The last two episodes have offered very little on key show mysteries. This doesn’t mean they were not good episodes. The Oath was one of the best of the series for drama. Blood on the Scales was good, but suffered because there was not so much suspense over the outcome. It’s still too far from the end to be rid of Adama. I thought the death (and return) of Tigh would have had some interesting consequences but it’s not too bad to see him make it through it. The only question was how Gaeta and Zarek would fall.

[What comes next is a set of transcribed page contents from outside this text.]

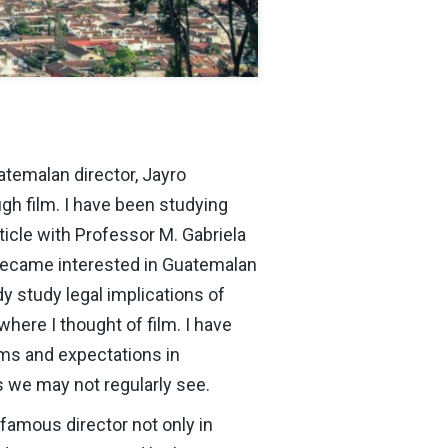
atemalan director, Jayro
h film. I have been studying
icle with Professor M. Gabriela
 became interested in Guatemalan
dy study legal implications of
here I thought of film. I have
rms and expectations in
s we may not regularly see.
famous director not only in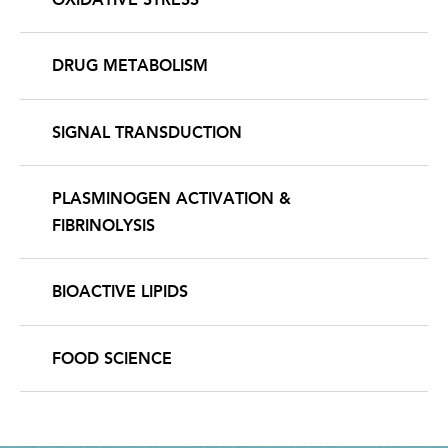
DRUG METABOLISM
SIGNAL TRANSDUCTION
PLASMINOGEN ACTIVATION &
FIBRINOLYSIS
BIOACTIVE LIPIDS
FOOD SCIENCE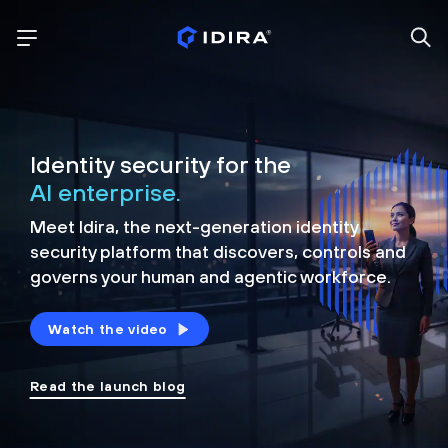
Identity security for the
AI enterprise.
Meet Idira, the next-generation identity
security platform that discovers, controls and
governs your human and agentic workforce.
Watch the video
Read the launch blog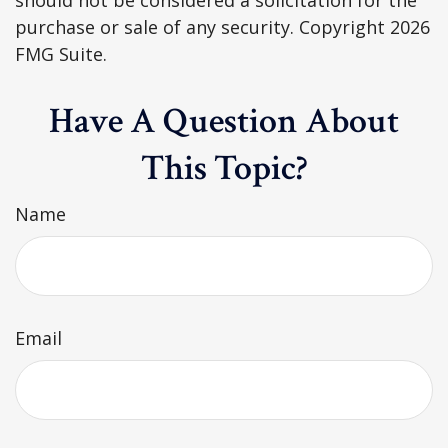
purchase or sale of any security. Copyright
2026
FMG Suite.
Have A Question About
This Topic?
Name
Email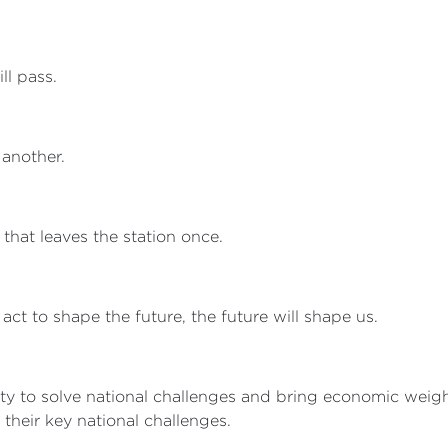
ll pass.
 another.
, that leaves the station once.
 act to shape the future, the future will shape us.
lity to solve national challenges and bring economic weig
 their key national challenges.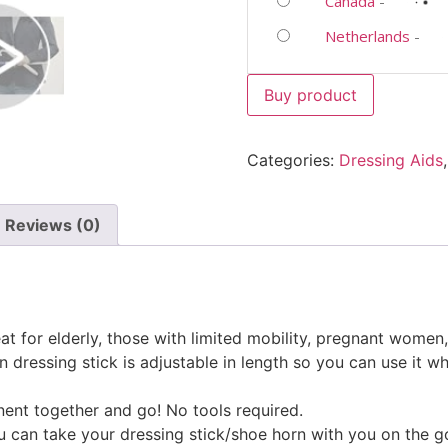
Canada
-
Netherlands
-
Buy product
Categories:
Dressing Aids
Reviews (0)
t for elderly, those with limited mobility, pregnant women,
dressing stick is adjustable in length so you can use it when
nt together and go! No tools required.
ou can take your dressing stick/shoe horn with you on the g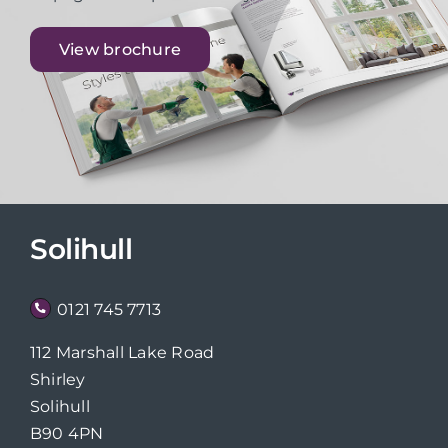
View brochure
Solihull
0121 745 7713
112 Marshall Lake Road
Shirley
Solihull
B90 4PN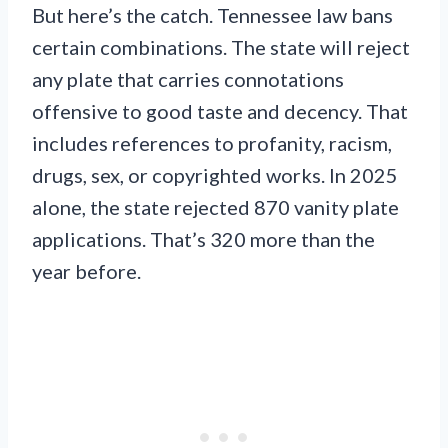
But here’s the catch. Tennessee law bans
certain combinations. The state will reject
any plate that carries connotations
offensive to good taste and decency. That
includes references to profanity, racism,
drugs, sex, or copyrighted works. In 2025
alone, the state rejected 870 vanity plate
applications. That’s 320 more than the
year before.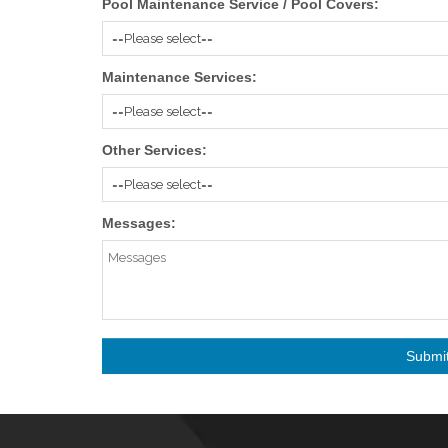
Pool Maintenance Service / Pool Covers:
Maintenance Services:
Other Services:
Messages:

For a while, I was expecting we would see a firing squad scene with Adama, and Gaeta would have instructed his men (in advance) to execute Zarek instead, Zarek being there to witness it. But I’m glad they didn’t go this over the top.

In particular I was glad that they also did a more realistic sabotage of the FTL drive. In so many shows, the character would have found his access codes still working, even though he’s effectively left the fleet. And in so many SF shows, his simple sabotage of the FTL engine would have had explosive results and spectacular special effects. Instead, the FTL did what any complex computerized machine would do if a part was damaged or removed — report the fault and shut down. Nicely done.

The sabotage of the FTL turned out to be not needed. Moments later Adama retook the control room, and had the ship jumped he could have jumped it back. Presumably this scene leads us to something else because of the stranding of the Galactica, and the apparent structure damage to the hull in the jump room.

These ships, meant for basic jumping around a close group of colonies, should never have been made so well as to travel 15,000 light years. Perhaps a military-spec ship would be, but it would have been a good touch if the trip to Earth had involved several ships breaking down, forcing the fleet to go back and redistribute their populations into more crowded remaining ships. Simple civilian ships should never have been able to go this far, for this long. The Galactica, while old (and not having jumped in 20 years) would not be the first to fail.

We see Caprica Six, hearing of Saul’s death, not taking long to get back in with Baltar, presuming that’s her. It does need to be her, as with Ellen’s upcoming return, something has to break in that relationship. (Update: Whoops, this is in error. Though we are going to see something about that love triangle, I am sure.)